Irish America has evolved significantly in recent decades. The conflict in Northern Ireland resulted in parts of our community being at odds for a time with the Irish government, which was unstinting in its pursuit of a peaceful solution. At the same time, senior figures in Congress exerted significant influence by encouraging successive US administrations to put their weight behind a political agreement between the parties in Northern Ireland and the Irish and British governments. Today, Irish America is impressively united in its support for Irish government policies with regard to Northern Ireland which are anchored in a deep commitment to the Good Friday Agreement of 1998 and its full implementation. Irish American politicians have long been a source of support for Ireland, especially in the run-up to the Good Friday Agreement, and they continue to take an active interest in our fortunes as a nation.

Irish America is very different today from what it was in the late nineteenth-century heyday of Irish American journalism. It is generationally more remote from Ireland, but perhaps also more knowledgeable about Ireland. Modern communications make it possible for people in America to keep abreast of Irish developments in ways that were not possible in the past. I have been impressed with the extent to which many Irish Americans I meet are relatively well versed in Irish affairs.

With the wide variety of air routes now available between America and Ireland and the more affordable fares that apply, far more Irish Americans now visit Ireland than ever before.
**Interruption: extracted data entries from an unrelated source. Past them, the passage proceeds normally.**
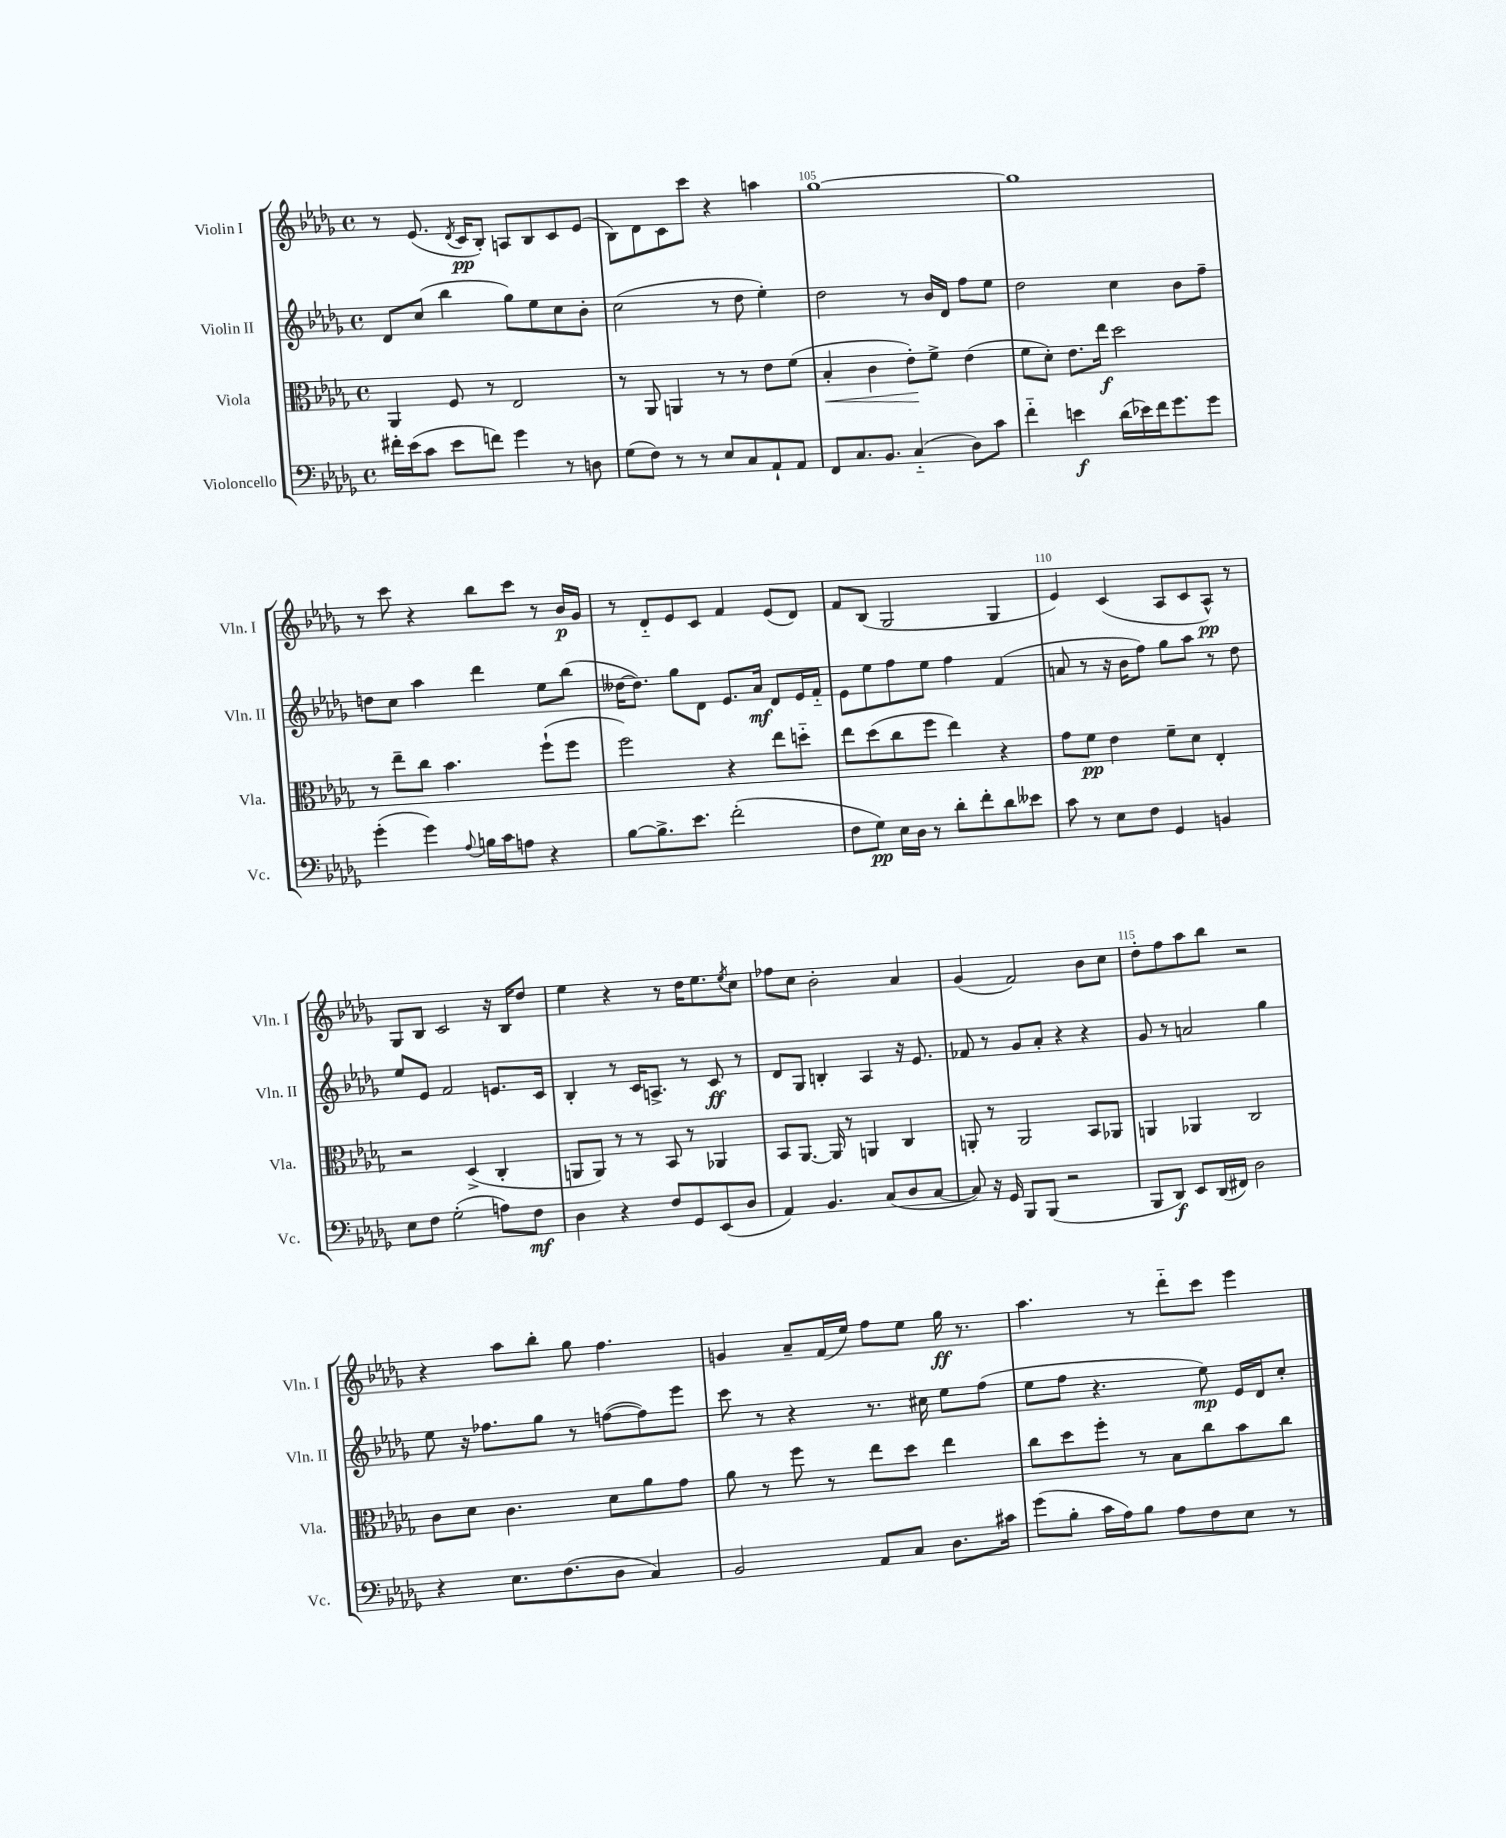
<<
\new StaffGroup <<
\new Staff = "s0" \with { instrumentName = "Violin I" shortInstrumentName = "Vln. I" } {
    \clef treble \key des \major \defaultTimeSignature \time 4/4
    r8 ees'8.( \acciaccatura { des'8 } c'16\pp bes8-.) a8 bes8 c'8 ees'8( |
    bes8) des'8 c'8 c'''8 r4 a''4 |
    ges''1~ |
    ges''1 |
    r8 c'''8 r4 bes''8 c'''8 r8 bes'16\p ges'16 |
    r8 des'8-_ ees'8 c'8 f'4 ees'8( des'8) |
    f'8 bes8( ges2 ges4 |
    ees'4) c'4( aes8 c'8 aes8-^\pp) r8 |
    ges8 bes8 c'2 r16 bes16 des''8 |
    ees''4 r4 r8 des''16 ees''8. \acciaccatura { ees''8 } c''8 |
    fes''8 c''8 bes'2-. aes'4 |
    ges'4( f'2) bes'8 c''8 |
    des''8-. f''8 aes''8 bes''8 r2 |
    r4 aes''8 bes''8-. ges''8 f''4. |
    g'4 aes'8-- f'16( ees''16) f''8 ees''8 ges''16\ff r8. |
    aes''4. r8 des'''8-_ c'''8 ees'''4 \bar "|." |
}
\new Staff = "s1" \with { instrumentName = "Violin II" shortInstrumentName = "Vln. II" } {
    \clef treble \key des \major \defaultTimeSignature \time 4/4
    des'8 c''8( bes''4 ges''8) ees''8 c''8 bes'8-. |
    c''2( r8 des''8 ees''4-.) |
    des''2 r8 bes'16 des'16 f''8 ees''8 |
    des''2 c''4 bes'8 f''8-- |
    d''8 c''8 aes''4 des'''4 ees''8 bes''8( |
    deses''16~ deses''8.) ges''8 des'8 ees'8. aes'16\mf des'8 ees'16 f'16-_ |
    ees'8 ees''8 f''8 ees''8 f''4 f'4( |
    a'8 r8 r16 bes'16 f''8) ges''8 aes''8 r8 des''8 |
    ees''8 ees'8 f'2 e'8. c'16 |
    bes4-. r8 c'16 a8.-> r8 c'8\ff r8 |
    des'8 ges8 b4-. aes4 r16 ees'8. |
    fes'8 r8 ges'8 aes'8-. r4 r4 |
    ges'8 r8 a'2 ges''4 |
    ees''8 r16 fes''8. ges''8 r8 f''8~( f''8) ees'''8 |
    c'''8 r8 r4 r8. cis''16 ees''8 f''8( |
    ees''8 f''8 r4. ees''8\mp) ees'16 des'16 c''8-. \bar "|." |
}
\new Staff = "s2" \with { instrumentName = "Viola" shortInstrumentName = "Vla." } {
    \clef alto \key des \major \defaultTimeSignature \time 4/4
    aes,4 f8 r8 ees2 |
    r8 aes,8 a,4 r8 r8 ees'8 f'8( |
    bes4-.\< c'4 ees'8-.\!) f'8-> ees'4( |
    f'8 des'8-.) ees'8. ees''16\f des''2 |
    r8 ees''8-- c''8 bes'4. f''8-!( f''8 |
    f''2) r4 ees''8 d''8-_ |
    ees''8 des''8( c''8 f''8 ees''4) r4 |
    ges'8 f'8\pp ees'4 f'8-- des'8 ees4-. |
    r2 des4->( c4-. |
    a,8 a,8) r8 r8 bes,8 r8 aes,4 |
    bes,8 aes,8.~ aes,16 r8 a,4 c4 |
    a,8-. r8 a,2 bes,8 aes,8 |
    a,4 aes,4 c2 |
    c'8 des'8 c'4. des'8 aes'8 ges'8 |
    aes'8 r8 f''8 r8 ees''8 des''8 ees''4 |
    c''8 des''8 f''8-. r8 bes8 c''8 bes'8 c''8 \bar "|." |
}
\new Staff = "s3" \with { instrumentName = "Violoncello" shortInstrumentName = "Vc." } {
    \clef bass \key des \major \defaultTimeSignature \time 4/4
    fis'16-. ees'16( c'8 ees'8 f'8) ges'4 r8 d8 |
    ges8( f8) r8 r8 ees8 c8 aes,8-! aes,8 |
    f,8 c8. bes,8. c4-_( des8) c'8 |
    f'4-_ e'4\f des'16( ees'16) f'16 ges'8. ges'8 |
    ges'4-.( ges'4) \appoggiatura { aes8 } b16 c'16 a8 r4 |
    bes8~ bes8.-> ees'8. f'2-.( |
    f8 ges8\pp) ees16 des16 r8 des'8-. f'8-. des'8 eeses'8 |
    c'8 r8 ees8 f8 ges,4 b,4 |
    ees8 f8 ges2-.( a8) f8\mf |
    des4 r4 f8 ges,8 ees,8( des8 |
    aes,4) bes,4. c8( des8 c8~ |
    c8) r16 ges,16 bes,,8 bes,,8( r2 |
    bes,,8 des,8\f) ees,8 des,16( fis,16) des2 |
    r4 ees8. f8.( des8 c4) |
    bes,2 aes,8 c8 des8. cis'16 |
    ges'8( bes8-. c'16 aes16) bes8 aes8 f8 ees8 r8 \bar "|." |
}
>>
>>
\layout { \context { \Score currentBarNumber = #103 \override BarNumber.break-visibility = ##(#f #t #t) barNumberVisibility = #(every-nth-bar-number-visible 5) } }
A visit to Ireland is no longer necessarily a once-in-a-lifetime, late-in-life experience. I sometimes come across dismissals of Irish America, especially on social media, for being out of touch with the realities of contemporary Ireland. Such criticisms seem to me to be wide of the mark. For one thing, Irish America is a very diverse community, and it would be wrong to typecast it into traditional molds. Furthermore, Irish Americans are not Irish; they are Americans who have an affinity with Ireland. It is not for us to tell them how—and how not—to express their sense of Irishness, which is a product of the American environment in which their community was formed and in which it has evolved.

No book can ever paint a complete picture. This collection does, however, tell a number of important stories and provides invaluable insights about journalism, about Ireland, about America, and about the ethnicity of the Irish in America. In particular, this volume is an important contribution to the understanding of the Irish American experience through history, with its unique, compelling blend of Irish and American elements.